Thats when Zinn ultimately decided to heed the warning hed been given and quit racing. He also backed off from riding with intensity or duration. In doing so, he felt instantaneously downgraded from thoroughbred to invalid. He altered the very nature of his life, in more ways than one. He was made to face the reality that he could never do what he used to do in the same way that he used to do it. He now became interested in maintaining an activity level to sustain his longevity rather than his fitness or speed.

Life had changed. Forever.

Zinn quickly realized he was not alone. When he began the psychologically arduous process of coming to terms with his life-changing condition, he reached out to friends who had been fabulous athletes in their day and who continued to push themselves well into their 40s and 50s.

The number of friends, colleagues, and former teammates who had had similar or more severe heart issues was alarming. Far from being an outlier, Zinn was one among many.

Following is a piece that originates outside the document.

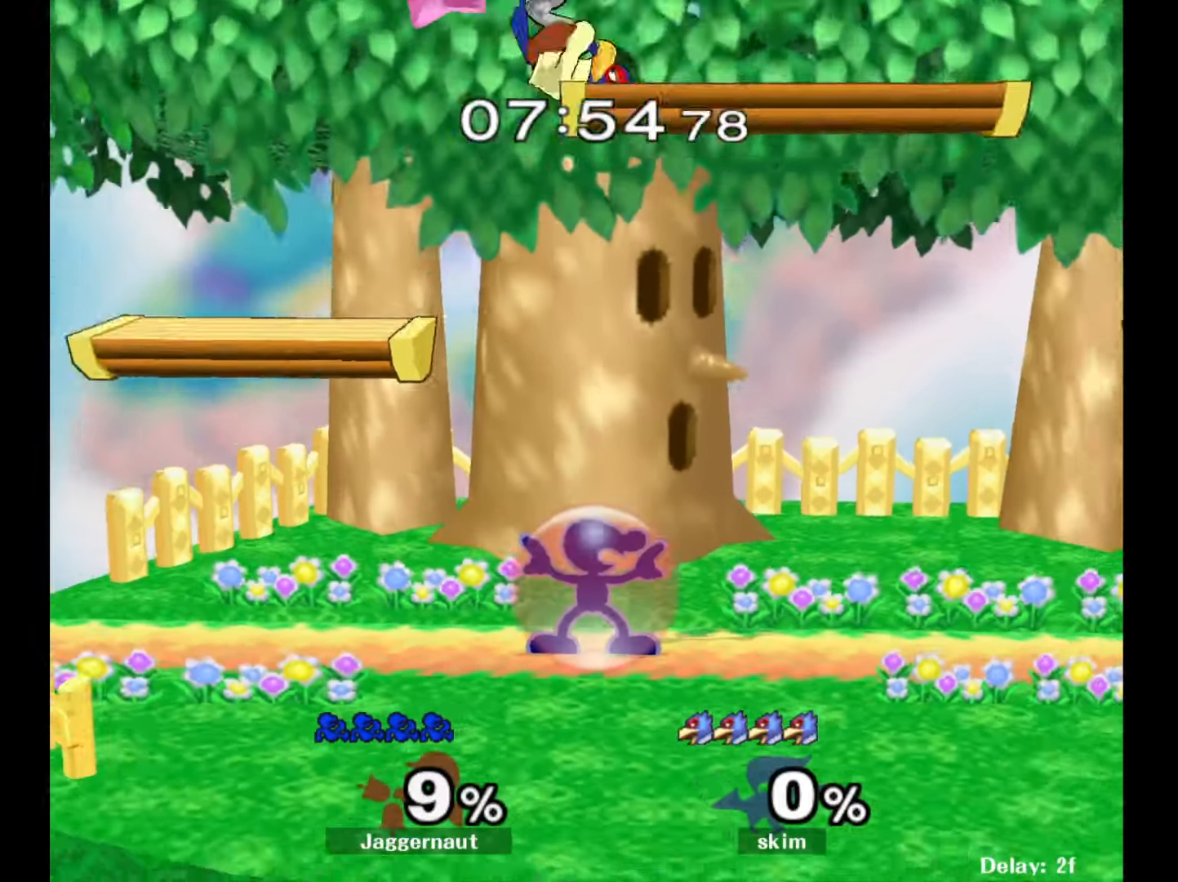
{"buttons": [], "left_stick": "up", "right_stick": "center", "events": [[50, "Y", "down"], [167, "R1", "up"], [167, "left_stick", "up"], [183, "Y", "up"], [250, "A", "down"], [417, "A", "up"]]}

Thats when I, as the managing editor of VeloNews and a friend and colleague of Zinn, couldnt help but think there was more to this issue than an isolated incident on an iconic climb in a cycling-crazed town. Once I heard the various stories of heart arrhythmias in masters endurance athletes and read the research literature on the subject, it was obvious that this would make for a compelling and important article in the magazine. (An arrhythmia is an irregular heart rhythm caused by a malfunction in the hearts electrical system. Zinns tachycardia is but one example.)

With the help of many, particularly Dr. John Mandrola, we published Cycling to Extremes: Are Endurance Athletes Hurting Their Hearts by Repeatedly Pushing Beyond What Is Normal? in our August 2015 issue. Mandrolas assistance was critical, as he is a cardiac electrophysiologist from Louisville, Kentucky, who frequently writes and lectures on the very subject of endurance athletes and heart health. He has also been a competitive athlete much of his life and has an arrhythmia himself (atrial fibrillation, which is defined as a rapid and irregular heartbeat above 300 beats per minute).

The response from readers and members of the media was staggering. Zinn, in particular, was inundated by letters, e-mails, and phone calls from friends, colleagues, and strangers. The overwhelming majority of the attention came from individuals for whom the article was extremely moving or meaningful, something they could relate to, a story that touched them unlike anything they had read before. In more than one case, the article changed a life.